● Task prompt
Quote everything in the Irish market commentary from "Meanwhile next door" down to "in Northern Ireland.".

● Extract
▬▬▬

Company news was thin on the ground but Kingspan's £25.9 million sterling takeover of Ward Building Systems in Britain - probably the worst-kept corporate secret of the year - finally came to pass. A £20 million rights issue priced at a reasonable discount should be easily swallowed by the market.

Kingspan has been by far the best performing stock on the Irish market in the past year, and most institutions are underweight in what is still a very tightly-held stock. Liquidity in Kingspan should improve somewhat after the rights issue, with the Murtagh brothers not taking up their rights and letting their combined stake in Kingspan fall from 47 per cent to 40 per cent.

Another tightly-held stock was also the focus of attention when. Kerry, another 1996 high-flyer, became the focus of some concerted, selling after a 1997 earnings downgrade from the companys own broker, Davy. Kerry had reached lofty levels and was probably due a downgrade, but whether a 3 per cent earnings downgrade on the basis of a higher tax charge warranted such a reaction is a moot point.

The reaction in Tralee is understood to be less than ecstatic about the way the downgrade was, handled, and Kerry has made it plain that, while its tax charge will be higher this year, Davy's 20 per cent assumed rate may be "too conservative". At around 600p, Kerry is on a prospective 1997 price/earnings ratio of under 17 based on the revised Davy forecast. That does not seem excessive.

Meanwhile next door to Kerry, Golden Vale's new chief executive has Christmas and the first five weeks of the new year to think about what he is taking on. Figures published this week in the Farmers Journal show clearly the extent of the problems in Golden Vale's dairy operations in Northern Ireland.

The group has four operations - two make money and two lose money.

▬▬▬

● Listed entries
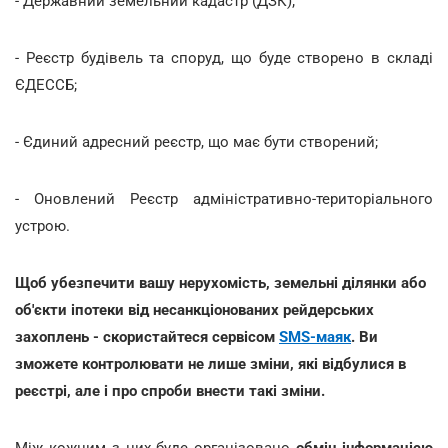
- Державний земельний кадастр (ДЗК);
- Реєстр будівель та споруд, що буде створено в складі
ЄДЕССБ;
- Єдиний адресний реєстр, що має бути створений;
- Оновлений Реєстр адміністративно-територіального
устрою.
Щоб убезпечити вашу нерухомість, земельні ділянки або
об'єкти іпотеки від несанкціонованих рейдерських
захоплень - скористайтеся сервісом
SMS-маяк
. Ви
зможете контролювати не лише зміни, які відбулися в
реєстрі, але і про спроби внести такі зміни.
Між кожним з них буде організовано
обмін інформацією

▬▬▬

● Problem solution
Meanwhile next door to Kerry, Golden Vale's new chief executive has Christmas and the first five weeks of the new year to think about what he is taking on. Figures published this week in the Farmers Journal show clearly the extent of the problems in Golden Vale's dairy operations in Northern Ireland.